◆ Exercise prompt:
The full listing needs to be output exactly.

◆ Given entries:
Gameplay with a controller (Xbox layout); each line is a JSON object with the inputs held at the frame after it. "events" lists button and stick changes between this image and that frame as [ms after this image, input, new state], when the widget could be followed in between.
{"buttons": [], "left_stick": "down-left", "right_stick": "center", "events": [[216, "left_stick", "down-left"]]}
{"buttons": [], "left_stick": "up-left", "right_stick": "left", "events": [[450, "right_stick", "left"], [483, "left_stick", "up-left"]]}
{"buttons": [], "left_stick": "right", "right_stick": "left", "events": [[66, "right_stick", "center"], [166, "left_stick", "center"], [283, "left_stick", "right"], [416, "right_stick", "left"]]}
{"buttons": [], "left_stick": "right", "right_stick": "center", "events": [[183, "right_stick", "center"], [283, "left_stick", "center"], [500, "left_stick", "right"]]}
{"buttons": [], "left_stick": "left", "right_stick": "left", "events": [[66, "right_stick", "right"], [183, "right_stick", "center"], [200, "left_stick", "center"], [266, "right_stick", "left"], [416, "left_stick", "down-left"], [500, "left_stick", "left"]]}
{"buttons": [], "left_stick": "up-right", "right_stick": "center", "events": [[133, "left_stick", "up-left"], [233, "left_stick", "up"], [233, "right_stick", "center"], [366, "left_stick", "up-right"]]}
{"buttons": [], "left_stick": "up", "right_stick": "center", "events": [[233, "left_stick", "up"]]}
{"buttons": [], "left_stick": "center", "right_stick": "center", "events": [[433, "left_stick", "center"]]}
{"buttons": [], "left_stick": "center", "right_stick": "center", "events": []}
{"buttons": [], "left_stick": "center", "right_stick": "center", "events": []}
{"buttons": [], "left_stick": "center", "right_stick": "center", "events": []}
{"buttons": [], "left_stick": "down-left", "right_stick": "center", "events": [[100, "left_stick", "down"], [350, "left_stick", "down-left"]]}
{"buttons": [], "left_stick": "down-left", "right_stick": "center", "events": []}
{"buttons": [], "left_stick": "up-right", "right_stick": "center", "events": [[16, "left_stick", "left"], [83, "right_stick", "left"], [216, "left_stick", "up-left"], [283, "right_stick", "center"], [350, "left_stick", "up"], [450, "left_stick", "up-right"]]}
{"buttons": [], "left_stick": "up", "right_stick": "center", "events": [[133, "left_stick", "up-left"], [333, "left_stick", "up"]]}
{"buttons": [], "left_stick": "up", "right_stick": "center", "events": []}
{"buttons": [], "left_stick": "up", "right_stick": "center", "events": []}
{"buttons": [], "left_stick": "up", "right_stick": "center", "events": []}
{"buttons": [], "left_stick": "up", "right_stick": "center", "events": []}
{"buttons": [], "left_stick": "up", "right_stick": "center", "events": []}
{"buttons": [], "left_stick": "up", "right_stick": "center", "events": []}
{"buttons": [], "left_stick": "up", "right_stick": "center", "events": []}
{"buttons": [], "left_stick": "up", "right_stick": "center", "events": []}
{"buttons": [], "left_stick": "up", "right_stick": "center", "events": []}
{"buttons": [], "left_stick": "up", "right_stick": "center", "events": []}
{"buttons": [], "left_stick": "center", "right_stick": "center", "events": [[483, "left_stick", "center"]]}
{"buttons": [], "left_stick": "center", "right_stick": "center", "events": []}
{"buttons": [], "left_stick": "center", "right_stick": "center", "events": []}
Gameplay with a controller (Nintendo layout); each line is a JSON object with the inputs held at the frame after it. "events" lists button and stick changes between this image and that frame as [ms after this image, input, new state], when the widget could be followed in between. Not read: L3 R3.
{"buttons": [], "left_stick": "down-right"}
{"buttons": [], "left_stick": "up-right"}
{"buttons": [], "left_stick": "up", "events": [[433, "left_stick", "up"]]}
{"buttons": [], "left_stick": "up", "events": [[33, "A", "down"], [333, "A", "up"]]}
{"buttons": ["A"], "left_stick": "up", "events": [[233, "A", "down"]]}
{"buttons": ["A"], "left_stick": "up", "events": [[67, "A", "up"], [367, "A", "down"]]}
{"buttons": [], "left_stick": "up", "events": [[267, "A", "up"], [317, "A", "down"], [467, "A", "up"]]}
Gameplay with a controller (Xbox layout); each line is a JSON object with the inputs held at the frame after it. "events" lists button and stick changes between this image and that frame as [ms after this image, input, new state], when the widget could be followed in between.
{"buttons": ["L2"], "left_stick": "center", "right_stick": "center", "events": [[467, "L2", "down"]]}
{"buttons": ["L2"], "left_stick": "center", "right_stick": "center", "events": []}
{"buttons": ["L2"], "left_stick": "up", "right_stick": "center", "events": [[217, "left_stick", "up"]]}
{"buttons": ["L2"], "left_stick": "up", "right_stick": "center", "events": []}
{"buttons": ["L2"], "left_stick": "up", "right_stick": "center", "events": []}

◆ Written solution:
Gameplay with a controller (Xbox layout); each line is a JSON object with the inputs held at the frame after it. "events" lists button and stick changes between this image and that frame as [ms after this image, input, new state], when the widget could be followed in between.
{"buttons": [], "left_stick": "down-left", "right_stick": "center", "events": [[216, "left_stick", "down-left"]]}
{"buttons": [], "left_stick": "up-left", "right_stick": "left", "events": [[450, "right_stick", "left"], [483, "left_stick", "up-left"]]}
{"buttons": [], "left_stick": "right", "right_stick": "left", "events": [[66, "right_stick", "center"], [166, "left_stick", "center"], [283, "left_stick", "right"], [416, "right_stick", "left"]]}
{"buttons": [], "left_stick": "right", "right_stick": "center", "events": [[183, "right_stick", "center"], [283, "left_stick", "center"], [500, "left_stick", "right"]]}
{"buttons": [], "left_stick": "left", "right_stick": "left", "events": [[66, "right_stick", "right"], [183, "right_stick", "center"], [200, "left_stick", "center"], [266, "right_stick", "left"], [416, "left_stick", "down-left"], [500, "left_stick", "left"]]}
{"buttons": [], "left_stick": "up-right", "right_stick": "center", "events": [[133, "left_stick", "up-left"], [233, "left_stick", "up"], [233, "right_stick", "center"], [366, "left_stick", "up-right"]]}
{"buttons": [], "left_stick": "up", "right_stick": "center", "events": [[233, "left_stick", "up"]]}
{"buttons": [], "left_stick": "center", "right_stick": "center", "events": [[433, "left_stick", "center"]]}
{"buttons": [], "left_stick": "center", "right_stick": "center", "events": []}
{"buttons": [], "left_stick": "center", "right_stick": "center", "events": []}
{"buttons": [], "left_stick": "center", "right_stick": "center", "events": []}
{"buttons": [], "left_stick": "down-left", "right_stick": "center", "events": [[100, "left_stick", "down"], [350, "left_stick", "down-left"]]}
{"buttons": [], "left_stick": "down-left", "right_stick": "center", "events": []}
{"buttons": [], "left_stick": "up-right", "right_stick": "center", "events": [[16, "left_stick", "left"], [83, "right_stick", "left"], [216, "left_stick", "up-left"], [283, "right_stick", "center"], [350, "left_stick", "up"], [450, "left_stick", "up-right"]]}
{"buttons": [], "left_stick": "up", "right_stick": "center", "events": [[133, "left_stick", "up-left"], [333, "left_stick", "up"]]}
{"buttons": [], "left_stick": "up", "right_stick": "center", "events": []}
{"buttons": [], "left_stick": "up", "right_stick": "center", "events": []}
{"buttons": [], "left_stick": "up", "right_stick": "center", "events": []}
{"buttons": [], "left_stick": "up", "right_stick": "center", "events": []}
{"buttons": [], "left_stick": "up", "right_stick": "center", "events": []}
{"buttons": [], "left_stick": "up", "right_stick": "center", "events": []}
{"buttons": [], "left_stick": "up", "right_stick": "center", "events": []}
{"buttons": [], "left_stick": "up", "right_stick": "center", "events": []}
{"buttons": [], "left_stick": "up", "right_stick": "center", "events": []}
{"buttons": [], "left_stick": "up", "right_stick": "center", "events": []}
{"buttons": [], "left_stick": "center", "right_stick": "center", "events": [[483, "left_stick", "center"]]}
{"buttons": [], "left_stick": "center", "right_stick": "center", "events": []}
{"buttons": [], "left_stick": "center", "right_stick": "center", "events": []}
Gameplay with a controller (Nintendo layout); each line is a JSON object with the inputs held at the frame after it. "events" lists button and stick changes between this image and that frame as [ms after this image, input, new state], when the widget could be followed in between. Not read: L3 R3.
{"buttons": [], "left_stick": "down-right"}
{"buttons": [], "left_stick": "up-right"}
{"buttons": [], "left_stick": "up", "events": [[433, "left_stick", "up"]]}
{"buttons": [], "left_stick": "up", "events": [[33, "A", "down"], [333, "A", "up"]]}
{"buttons": ["A"], "left_stick": "up", "events": [[233, "A", "down"]]}
{"buttons": ["A"], "left_stick": "up", "events": [[67, "A", "up"], [367, "A", "down"]]}
{"buttons": [], "left_stick": "up", "events": [[267, "A", "up"], [317, "A", "down"], [467, "A", "up"]]}
Gameplay with a controller (Xbox layout); each line is a JSON object with the inputs held at the frame after it. "events" lists button and stick changes between this image and that frame as [ms after this image, input, new state], when the widget could be followed in between.
{"buttons": ["L2"], "left_stick": "center", "right_stick": "center", "events": [[467, "L2", "down"]]}
{"buttons": ["L2"], "left_stick": "center", "right_stick": "center", "events": []}
{"buttons": ["L2"], "left_stick": "up", "right_stick": "center", "events": [[217, "left_stick", "up"]]}
{"buttons": ["L2"], "left_stick": "up", "right_stick": "center", "events": []}
{"buttons": ["L2"], "left_stick": "up", "right_stick": "center", "events": []}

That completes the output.